**** Data excerpts

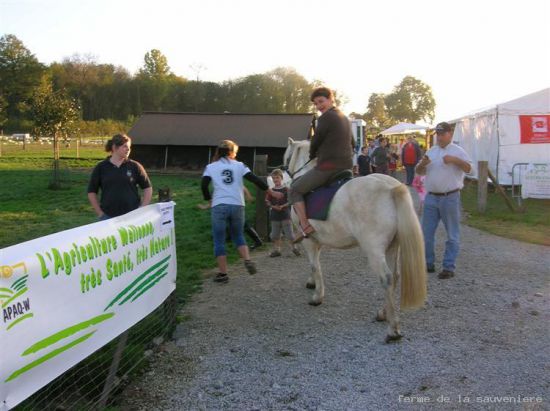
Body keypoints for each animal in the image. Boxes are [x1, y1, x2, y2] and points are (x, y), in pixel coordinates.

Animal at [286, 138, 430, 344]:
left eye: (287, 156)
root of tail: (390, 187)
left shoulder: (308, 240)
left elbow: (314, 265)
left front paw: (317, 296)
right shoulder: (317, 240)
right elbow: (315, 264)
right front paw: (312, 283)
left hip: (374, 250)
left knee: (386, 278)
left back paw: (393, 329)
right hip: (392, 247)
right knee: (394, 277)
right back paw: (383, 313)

********
**** Data excerpts

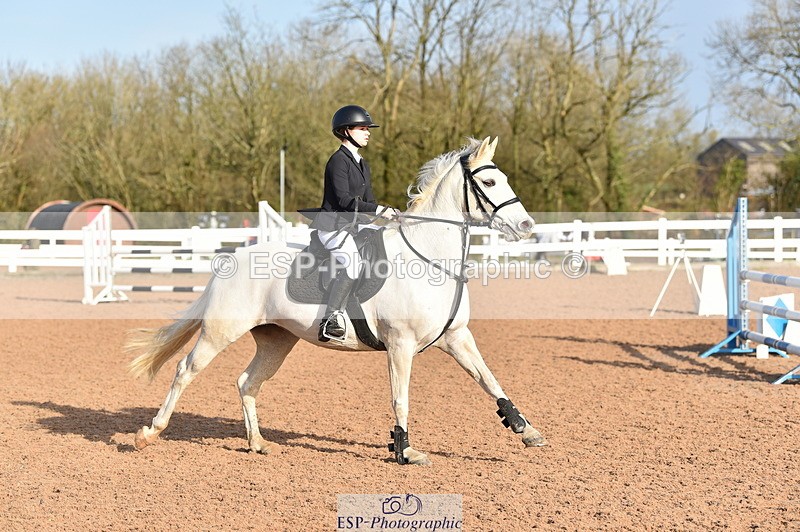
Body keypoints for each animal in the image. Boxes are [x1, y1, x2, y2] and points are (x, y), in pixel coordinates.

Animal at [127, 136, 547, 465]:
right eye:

********

▶ Work to complete: Take the lines above from the one containing "right front paw: (312, 283)" down to the one containing "right back paw: (383, 313)", and transcribe them exactly, both ends included.

▶ Task solution:
right front paw: (312, 283)
left hip: (374, 250)
left knee: (386, 278)
left back paw: (393, 329)
right hip: (392, 247)
right knee: (394, 277)
right back paw: (383, 313)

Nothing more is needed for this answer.